Editorial
Anlässlich des 90. Geburtstages von Roland Rainer vor vier Jahren konnte man die Österreichische Architektenschaft noch einmal als geschlossene Gruppe erleben. Rainer war als kompromissloser Kämpfer für die Sache eine Figur, mit der jeder und jede sich identifizieren konnte, auch wenn man formal aus einem ganz anderen Lager kam. Mit Rainers Tod ist das heroische Architektenbild, das er repräsentierte, endgültig Geschichte geworden. Die verbliebenen, in den 1960er-Jahren sozialisierten Heroen sehen ein wenig aus wie alternde Supermänner, die aus ihren früheren Heldentaten jenes Kapital schlagen, gegen das sie vor Zeiten gekämpft haben. Denselben Status der Heldenverehrung, wie ihn sich Rainer zu Recht erworben hatte, werden sie wohl nie erreichen.

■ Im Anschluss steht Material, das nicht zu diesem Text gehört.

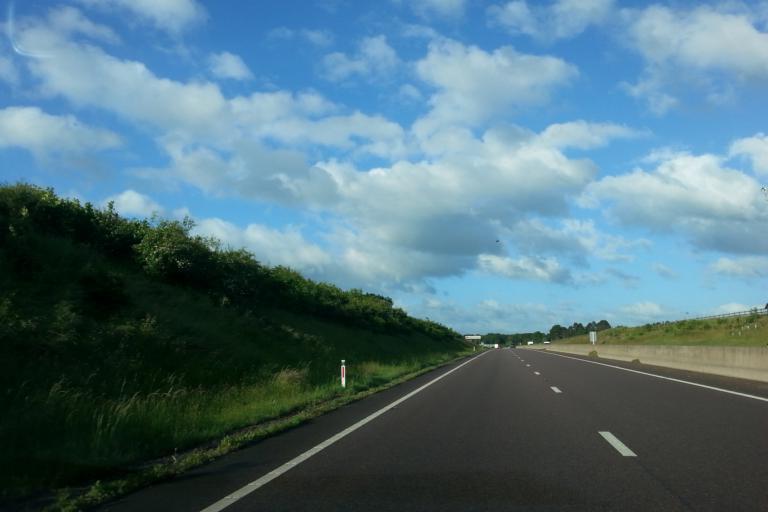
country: GB
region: England
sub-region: Nottinghamshire
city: Farndon
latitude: 53.0200
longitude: -0.8970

Die über das branchenübliche hohe Niveau hinausgehende Krise im Selbstverständnis der Profession ist für uns Anlass, Alternativen zu thematisieren. »Forget that you are an architect. Forget all about it«, empfiehlt dazu Caroline Bos, die im »Editorial Board« mitgearbeitet hat, das für die Auswahl der Beiträge zum Thema »Learning from Calvin Klein« verantwortlich ist.
Im einleitenden Interview zum aktuellen Teil des UmBau stellen Elke Delugan-Meissl und Roman Delugan den Architekten als Einzelkämpfer in Frage und sehen im »Branding« den über das Funktionelle hinausgehenden Mehrwert der Architektur. Die anschließende Dokumentation eines Gemeinschaftsprojekts von sechs jüngeren Wiener Teams beweist, dass der Wiener Wohnbau jenseits des aktuellen Hochhaustrends zu Innovationen fähig ist.
Der Fotoessay von Moira Zoitl und Corazon Amaya-Canete stellt mit einer Dokumentation der »Chat(t)er Gardens« in Hongkong nicht den architektonischen, sondern den sozialen Raum in den Mittelpunkt.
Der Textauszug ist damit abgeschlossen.